● **TEKSTFRAGMENT**
----------------

Natuurlijk spreekt Jezus hier over onze toekomst, over het eeuwig leven en de verrijzenis, de opstanding uit de doden.
De woorden zijn er uitdrukking van dat Hij er voor iedereen is, dat Hij niets en niemand verloren wil laten gaan, dat Hij verlangt dat wij eeuwig leven zouden bezitten.
Met deze woorden geeft Hij uitzicht: Mens, je leeft niet in een kamer zonder ramen, zonder uitzicht, zonder uitgang, opgesloten, maar je bent door mij geplaatst als het ware in een ruimte met ramen die uitzicht geven op de prachtigste tuin en het einde van je verblijf in die ruimte zal zijn, dat de deuren wijd open gaan en je binnen kunt treden in die paradijselijke omgeving.
Je levensruimte hier op aarde kan heel verschillend zijn: ruim en licht of zwaar en klein, het kruis kan daarin heel prominent aanwezig zijn en als dat misschien niet zo is heb je als christen toch de plicht om dat kruis bij anderen op te zoeken en het te helpen dragen, jezelf te maken tot een Simon van Cyrene.
Niets van wat je gekregen hebt is uiteindelijk alleen maar voor jezelf, alles is er om jezelf te openen naar anderen toe, zoals de Heer ons leven geopend heeft, ons niet opgesloten heeft gelaten in ons menselijk bestaan, maar ons toekomst en uitzicht heeft gegeven door Zijn kruis en verrijzenis.
Het beeld dat Jezus hier gebruikt is dat van het brood dat leven geeft en van de drank die dorst lest: Hij is het Brood dat onze honger stilt, Hij is de drank die onze dorst lest.
Jezus gebruikt dus het geven van eten en drinken als een beeld voor de verlossing, de redding die Hij komt brengen aan ons die fundamenteel allemaal in nood zijn, omdat wij zonder Hem ten dode zijn opgeschreven.
Maar dat betekent tegelijkertijd dat het brood dat wij geven en het drinken dat wij anderen reiken een meerwaarde krijgt boven de betekenis van dat eenvoudige gebaar, dat het uiteindelijk een beeld wordt van de verlossende liefde van God.
Het brood dat je de arme geeft, de beker water die je hem reikt is een concrete hulp aan een mens in nood, je doet wat de liefde moet doen.

----------------

● **AANGELEVERDE GEGEVENS**
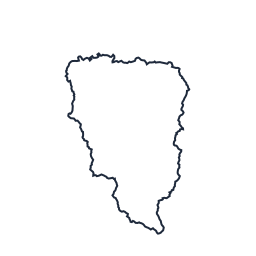 the district of Palestina de Goiás, Goiás, Brazil, rotated 302°
{"feature_id": "56859067B75882266623485", "entity_name": "Palestina de Goiás", "entity_type": "district", "adm_level": 2, "iso_a3": "BRA", "parent_name": "Brazil", "parent_adm1": "Goiás", "projection": "albers", "projection_center": [-51.453, -16.696], "detail": "fine", "context": "isolated", "style": "outline", "palette": "slate", "viewbox_px": 256, "rotation_deg": 302, "n_neighbors": 0, "source": "geoboundaries", "source_scale": "gbopen_adm2", "svg_char_len": 4673}
<svg xmlns="http://www.w3.org/2000/svg" viewBox="0 0 256 256"><g transform="rotate(302 128 128)"><path d="M83.4,113.4L82.6,115.3L80.5,115.7L78.8,115.9L77.8,116.8L76.1,116.4L74.6,117.4L72.8,117.9L72.5,119.6L72.2,121.6L71.2,122.9L70.0,123.3L69.1,123.8L70.3,124.7L70.9,125.7L70.6,127.0L71.3,127.8L72.3,128.7L73.4,129.4L74.5,130.1L74.8,131.7L75.0,133.2L75.0,134.4L75.2,135.6L74.6,136.7L74.9,138.4L76.5,140.2L77.7,141.4L77.3,143.0L78.1,143.7L76.9,144.6L76.3,145.6L75.3,147.4L74.4,148.2L73.3,149.5L71.8,149.6L70.5,149.7L69.2,150.2L68.0,150.3L66.7,149.9L64.3,150.7L62.7,150.5L62.1,151.9L61.7,153.2L62.1,154.6L61.3,155.8L60.9,156.8L60.2,157.8L59.6,158.7L58.3,159.3L57.2,160.8L55.8,161.6L55.5,162.6L54.1,163.7L53.6,165.5L53.8,167.2L55.0,168.2L55.3,169.8L55.0,171.4L55.1,173.4L53.8,174.0L52.5,174.0L52.5,175.4L52.4,176.7L51.3,177.9L50.8,178.9L49.8,179.9L50.2,181.1L51.8,181.4L52.0,182.8L51.6,184.7L52.5,186.4L53.9,187.5L53.9,188.7L54.3,189.6L54.5,191.4L54.2,192.9L53.5,194.6L53.7,196.4L54.0,197.7L54.1,199.6L54.0,201.1L56.2,202.3L55.9,203.3L55.8,205.5L55.6,206.5L54.6,207.9L54.3,209.4L55.4,210.5L56.7,211.3L57.8,211.4L58.9,211.8L59.9,212.0L61.1,211.6L62.5,211.1L63.2,209.9L63.5,208.6L64.1,207.4L65.3,206.2L66.5,205.1L67.3,203.2L68.0,202.3L69.1,200.9L69.8,199.6L70.5,198.0L71.8,197.1L73.7,197.0L75.2,196.1L76.4,196.1L77.2,195.3L78.3,193.8L80.7,193.8L81.6,193.2L82.5,192.6L84.0,193.8L85.0,194.9L85.9,195.3L86.8,194.5L88.0,195.7L88.4,196.8L89.0,198.0L91.0,198.8L92.4,199.4L93.3,198.5L95.0,198.5L95.4,197.3L97.0,198.5L98.5,198.1L99.5,199.2L101.0,198.6L102.1,198.4L103.6,198.6L104.6,197.8L105.9,197.4L107.6,196.5L108.8,197.3L110.7,197.8L112.5,197.9L114.7,197.4L115.1,195.7L115.7,194.4L116.7,193.6L118.2,192.9L119.6,192.4L120.7,192.4L121.7,192.6L123.0,191.5L124.1,191.1L124.4,189.3L125.7,188.9L127.9,188.7L129.0,187.9L130.0,186.7L131.6,186.7L132.5,185.7L133.9,185.4L136.2,185.6L137.5,184.9L137.1,183.1L137.2,181.6L137.7,180.7L138.5,179.3L138.5,177.9L138.0,177.1L138.1,175.8L139.1,175.0L140.9,174.3L142.6,174.5L144.3,173.2L145.5,172.9L147.1,172.2L148.8,172.7L149.3,171.6L150.4,172.1L151.9,172.4L152.9,173.4L154.4,172.9L155.8,174.3L156.1,175.4L156.9,174.8L156.9,173.6L157.7,171.8L158.1,170.5L158.4,169.5L159.5,169.2L160.6,168.4L161.2,166.5L163.7,166.0L165.0,165.6L166.8,166.0L168.0,166.9L169.5,167.1L170.6,166.9L171.3,165.6L171.7,163.6L172.7,163.1L175.6,162.9L176.9,162.4L177.4,160.9L179.2,160.4L180.9,160.5L183.1,160.1L184.6,160.1L186.3,160.0L188.1,159.6L189.7,158.9L190.8,158.3L192.2,159.4L193.3,159.4L193.8,157.9L194.8,157.0L195.7,155.7L195.7,154.5L197.0,153.6L197.7,151.7L198.2,150.2L199.2,148.7L199.0,147.4L199.9,147.1L200.2,146.1L200.3,145.1L200.7,143.6L201.9,142.8L202.5,141.7L203.5,140.9L205.4,140.5L205.6,139.2L205.3,138.2L204.3,136.8L203.9,135.3L203.2,132.9L204.6,132.7L205.5,131.4L206.2,130.6L206.1,129.0L205.3,127.7L203.3,127.3L202.3,124.4L201.5,122.3L201.1,121.2L200.8,120.2L199.1,117.9L198.2,116.9L198.5,115.4L197.5,115.1L196.0,113.2L195.1,111.5L193.9,110.9L192.0,110.2L193.0,108.9L194.0,106.2L193.1,104.3L192.7,103.1L192.9,102.0L193.2,100.8L193.2,99.5L192.0,98.3L190.7,97.8L188.7,98.3L187.0,97.0L185.3,95.5L185.0,93.8L183.5,93.4L182.6,92.9L182.2,91.5L181.4,90.3L181.1,89.1L181.3,87.9L181.5,86.8L180.6,86.1L178.7,84.8L178.9,83.1L177.6,81.7L176.4,81.1L175.5,80.1L176.4,79.4L178.9,79.3L180.1,79.4L181.8,78.2L182.2,76.6L180.8,76.5L179.4,76.1L178.8,74.8L179.0,73.4L178.6,71.6L177.2,69.4L176.8,67.9L175.4,67.3L174.6,66.0L175.3,65.2L175.7,63.7L174.2,63.1L173.5,64.5L172.5,65.0L171.2,64.3L170.2,63.1L169.2,61.4L170.0,59.6L167.6,58.7L167.1,60.4L165.0,59.9L165.8,58.4L166.0,57.1L165.7,55.9L164.6,55.2L163.4,54.5L162.1,54.2L162.1,52.6L163.1,51.1L163.4,49.5L162.5,48.5L161.4,48.3L160.5,49.1L159.1,50.7L157.7,49.2L156.8,47.5L156.1,46.5L155.2,45.2L153.7,44.4L151.6,44.0L150.0,44.5L149.0,44.7L147.3,44.5L145.4,44.9L144.5,45.5L143.5,45.3L142.3,46.4L141.8,48.1L140.3,47.9L139.0,47.7L138.7,49.6L137.6,50.4L136.5,50.9L135.8,52.9L137.3,53.9L136.5,54.6L135.8,55.5L134.1,56.9L133.3,58.3L131.4,59.1L130.4,60.4L129.6,61.3L129.9,62.5L128.9,63.4L128.1,64.7L126.8,64.7L126.3,65.8L124.9,66.4L123.6,67.4L121.9,67.2L120.2,67.5L119.0,67.7L117.4,69.5L116.1,70.2L114.6,71.0L113.5,71.6L112.3,71.9L110.8,71.9L109.6,71.7L109.4,70.7L108.4,70.2L106.6,70.9L106.2,72.2L106.0,74.3L106.7,75.7L107.4,77.1L106.9,78.7L106.4,79.7L107.5,81.3L107.1,82.8L106.4,84.6L106.2,86.0L104.9,86.6L103.2,87.0L102.2,88.9L101.4,89.9L100.7,90.8L100.9,91.8L100.0,92.5L98.7,93.4L97.2,94.2L96.2,94.2L95.5,95.1L95.2,96.6L94.4,97.3L94.6,98.4L95.1,99.8L94.8,101.3L93.6,101.4L92.6,102.4L90.9,103.5L91.0,105.0L90.1,105.8L90.6,108.6L89.0,109.0L88.0,109.9L86.1,110.2L84.5,111.6L83.4,113.4Z" fill="none" stroke="#1e293b" stroke-width="2"/></g></svg>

----------------

● **TAAKOMSCHRIJVING**
Haal uit de tekst over het eeuwig leven het stuk van "Je levensruimte hier" tot en met "Simon van Cyrene." en geef het letterlijk weer.

● **RESULTAAT**
Je levensruimte hier op aarde kan heel verschillend zijn: ruim en licht of zwaar en klein, het kruis kan daarin heel prominent aanwezig zijn en als dat misschien niet zo is heb je als christen toch de plicht om dat kruis bij anderen op te zoeken en het te helpen dragen, jezelf te maken tot een Simon van Cyrene.